Essen. An seinem ganz persönlichen Rückblick auf 20 Jahre Liebe lässt Hagen Rether das Publikum in der Lichtburg teilhaben. Doch sein Programm lebt.
Seit mittlerweile 2003 arbeitet sich Hagen Rether an der „Liebe“ ab, wie es der Titel seines Programms verspricht. Und auch an diesem Abend in der voll besetzten Lichtburg fragen sich manche Zuschauer vielleicht, von welcher Art Liebe wohl die Rede ist. Das Wort als solches spricht Hagen Rether jedenfalls nur einmal aus, indem er vom Liebesdienst spricht, den Holocaust-Überlebende an unserer Gesellschaft seit Jahrzehnten leisten.
Nächstenliebe könnte es sein, die spürbar wird, wenn er sich selbst als Trauerbegleiter anstatt als Kabarettist verstanden wissen will. Selbstliebe vielleicht, die er sich hier und da vorwirft. Und die Sozialkritik, mit der er dem Publikum immer wieder den Spiegel vorhält, ist durchaus liebevoll vorgetragen. Keine Vorwürfe, wenig Anprangern aber doch oft die resignative Frage: „Warum ist das immer so?“ Denn es geht nicht um Personen, so Rether, sondern um Muster, die wir zerschlagen müssen.
„Die Metzger werden arbeitslos!“ ist tatsächlich der Satz, den er an diesem Abend am häufigsten wiederholt. Die Massentierhaltung, unsere Ernährungsweise und das System dahinter werden von ihm schonungslos aus verschiedenen Blickwinkeln beleuchtet.

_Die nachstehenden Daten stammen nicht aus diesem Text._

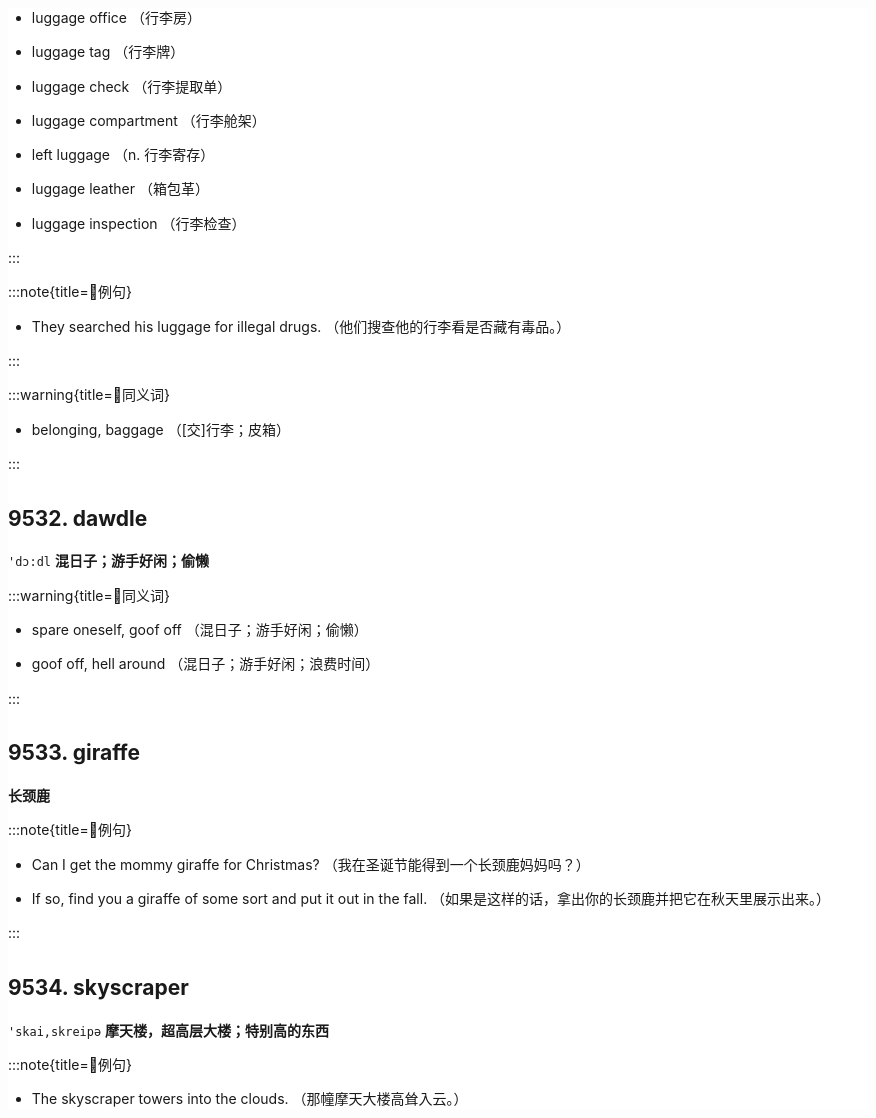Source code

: - luggage office （行李房）

- luggage tag （行李牌）

- luggage check （行李提取单）

- luggage compartment （行李舱架）

- left luggage （n. 行李寄存）

- luggage leather （箱包革）

- luggage inspection （行李检查）

:::

:::note{title=🎤例句}

- They searched his luggage for illegal drugs. （他们搜查他的行李看是否藏有毒品。）

:::

:::warning{title=🤔同义词}

- belonging, baggage （[交]行李；皮箱）

:::


## 9532. dawdle

`'dɔ:dl`  **混日子；游手好闲；偷懒**

:::warning{title=🤔同义词}

- spare oneself, goof off （混日子；游手好闲；偷懒）

- goof off, hell around （混日子；游手好闲；浪费时间）

:::


## 9533. giraffe

**长颈鹿**

:::note{title=🎤例句}

- Can I get the mommy giraffe for Christmas? （我在圣诞节能得到一个长颈鹿妈妈吗？）

- If so, find you a giraffe of some sort and put it out in the fall. （如果是这样的话，拿出你的长颈鹿并把它在秋天里展示出来。）

:::

## 9534. skyscraper

`'skai,skreipə`  **摩天楼，超高层大楼；特别高的东西**

:::note{title=🎤例句}

- The skyscraper towers into the clouds. （那幢摩天大楼高耸入云。）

Gedanken über die Freiheit, die man „nur merkt, wenn man sie nicht hat“
Auch die „Freiheit“ bewegt Hagen Rether. „Man merkt sie nur nicht, wenn man sie hat“, stellt er fest, und es sind Sätze dieser Art, die man sich gerne länger auf der Zunge zergehen lassen möchte. Aber dafür bleibt keine Zeit, zu anspruchsvoll ist die Gedankenfolge. Auch wenn einem manche Gedankensplitter von seinen früheren Liebesbeweisen bekannt vorkommen mögen: Sein Programm lebt, die Probleme werden komplexer, die Lösungsansätze nicht einfacher und die Protagonisten ändern sich.

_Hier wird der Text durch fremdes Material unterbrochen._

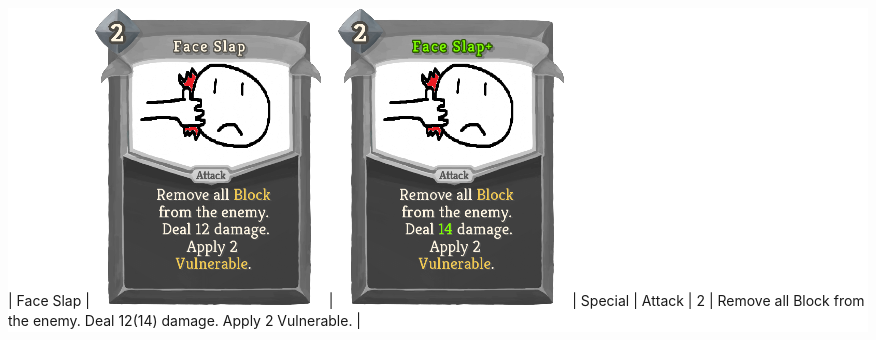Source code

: | Face Slap | ![](small-card-images/FaceSlap.png) | ![](small-card-images/FaceSlapPlus.png) | Special | Attack | 2 | Remove all Block from the enemy. Deal 12(14) damage. Apply 2 Vulnerable. |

Auf seine Frage „Wie schaffen wir es, nicht durchzudrehen?“ gibt er in der letzten Viertelstunde durchaus froh stimmende Antworten mit Klavierbegleitung. Es wird deutlich, dass der Essener, der jahrelang den verstorbenen Arzt und Kabarettisten Ludger Stratmann auf seinem Instrument begleitet hat, studierter Pianist und Folkwang-Absolvent ist. Die zunächst jazzig daherkommende Klavierimprovisation ist weit mehr als ein Schlussakkord. Sie fasst noch einmal den gesamten Abend zusammen. Verzweiflung und Resignation werden vertont in Worte gefasst, gehen über in Trauer, um dann über besagten Liebesdienst in eine hoffnungsvolle Zukunft überzuleiten.
Höhepunkt kurz vor Schluss ist die Vision von Ukrainern und Russen, die sich in hoffentlich naher Zukunft mit Liebe und Verständnis begegnen. Dies mit der dezenten Nationalhymne im Hintergrund und dem Hinweis, dass wir das in den letzten fast 80 Jahren doch auch geschafft haben. Tosender Applaus nach fast vier Stunden Programm.
*Aufgrund eines technischen Fehlers war in einer ersten Fassung des Beitrages Frank Stenglein als Autor genannt.